838. Cân. 28. Se alguém disser que ao perder-se a graça pelo pecado, simultaneamente se perde também a fé; ou que a fé que permanece, embora não seja viva, não é verdadeira fé; ou que aquele que tem a fé sem a caridade não é cristão — seja excomungado [cfr. n° 808].
839. Cân. 29. Se alguém disser que não pode levantar-se com o auxílio da graça de Deus aquele que caiu depois do Batismo; ou, que pode novamente levantar-se e recuperar a justiça perdida, mas só pela fé, sem o sacramento da Penitência, como a Santa Romana e Universal Igreja, instituída por Cristo Nosso Senhor e por seus Apóstolos, tem até o presente professado, observado e ensinado — seja excomungado [cfr. n° 807].

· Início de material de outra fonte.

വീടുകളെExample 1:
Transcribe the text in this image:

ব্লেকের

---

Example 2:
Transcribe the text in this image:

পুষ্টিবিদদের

840. Cân. 30. Se alguém disser que a todo pecador penitente, que recebeu a graça da justificação, é de tal modo perdoada a ofensa e desfeita e abolida a obrigação à pena eterna, que não lhe fica obrigação alguma de pena temporal a pagar, seja neste mundo ou no outro, no purgatório, antes que lhe possam ser abertas as portas para o reino dos céus — seja excomungado [cfr. n° 807].
841. Cân. 31. Se alguém disser que o homem justificado peca quando faz boas obras em consideração ao prêmio eterno — seja excomungado [cfr. n" 804].
842. Cân. 32. Se alguém disser que as boas obras do homem justificado de tal modo são dons de Deus, que não são também méritos do homem justificado; ou que este homem justificado, com as boas obras que faz com a graça de Deus e merecimento de Cristo (do qual é membro vivo) não merece verdadeiramente o aumento da graça, a vida eterna e (se morrer em graça) a consecução da mesma vida eterna bem como o aumento da glória — seja excomungado [cfr. n" 803 e 809 s].
843. Cân. 33. Se alguém disser que com esta doutrina católica da justificação, expressa no presente decreto pelo santo Concílio, se derrogam de algum modo a glória de Deus, ou os merecimentos de Nosso Senhor Jesus Cristo, e não se esclarece a verdade da nossa fé e enfim a glória de Deus e de Jesus Cristo — seja excomungado [cfr. n° 810].